Over the past 25 years John Howman has founded, purchased and sold several companies.
After he and his business partner sold Raffel Comfort Sciences LLC in July, Howman became a group chairman for The Executive Committee (TEC) and has brought his business expertise, including experience in mergers and acquisitions, to the group of business owners and CEOs.
“I’ve envisioned becoming a TEC chair since the mid-1990s,” Howman said. “When I sold Raffel in July, I did some soul searching and thought, ‘Why not get involved now?'”
TEC, which was founded as The Executive Committee, is active in Wisconsin and Michigan, but is affiliated with Vistage International. Both groups are privately held and operate as sister organizations. TEC has about 650 members in Wisconsin who are members of 53 groups around the state. Howman is now the chairman of one of the 53 groups.
Howman founded Allied Computer Group Inc. in 1983, growing the business from a one-man operation into a $55 million, 350-employee computer sales and service firm. While he owned the firm, he made several add-on acquisitions, before he sold it in 2003.
In 2004, Howman and a business partner acquired Raffel Comfort Sciences, a Cedarburg-based company that designs and manufactures components for furniture that use electronic controls. During Howman’s tenure with Raffel Comfort Sciences, he outsourced many of its operations – eliminating positions such as human resources, accounting, warehousing and distribution, and IT.
When the company’s relationship with its Chinese supplier soured, Howman and his business partner decided to sell the company rather than find a new manufacturer. Raffel Comfort Sciences was sold to a Milwaukee-area investor for an undisclosed sum.
“We weren’t making the kinds of profits we hoped to,” Howman said. “And the company that bought it has a focus on furniture and a higher degree of expertise. It was easier for them to rebuild the manufacturing end.”
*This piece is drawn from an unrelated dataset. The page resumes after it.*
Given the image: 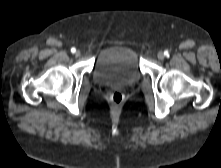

Most TEC groups have 10 to 16 members. Each member agrees to keep matters discussed in the group confidential, allowing the members to be candid about the issues they face in their companies or personal lives.
Howman believes the lessons he learned in both Allied Computer Systems and Raffel Comfort Sciences will be useful in his new position as a TEC chair, because of the organization’s mission to enhance the lives of CEOs and the owners of privately held businesses.
“The value of TEC is the value that the members of the group bring to each other,” Howman said. “It’s important to be able to go to a place where you can feel safe, where you can speak freely whether it’s about your personal or business life. That’s one of the things that makes TEC work.”
Howman routinely meets one-on-one with his group members to best understand their businesses and issues they may be facing, so that those issues can be expressed to the group if necessary.
While he is quick to say that he is not an expert in mergers and acquisitions, Howman acknowledges that his experiences will be useful for the members of his TEC group, especially if they are going through a company sale for the first time.
“For closely or privately held businesses, it can be an emotional process,” Howman said. “If you are moving from a family business to one that may be sold, helping prepare for that process can be a very big deal.”
Some business owners may think that timing the market to receive the highest possible multiple and therefore the highest possible price for their business, is the most important part of a potential sale, Howman said. However, they might be missing one of the most important deal fundamentals.
“What is important is the condition of the business, is it ready to sell?” Howman said. “A lot of times a business owner becomes very focused on the multiple or price, and there are a lot of other things they should be thinking about.”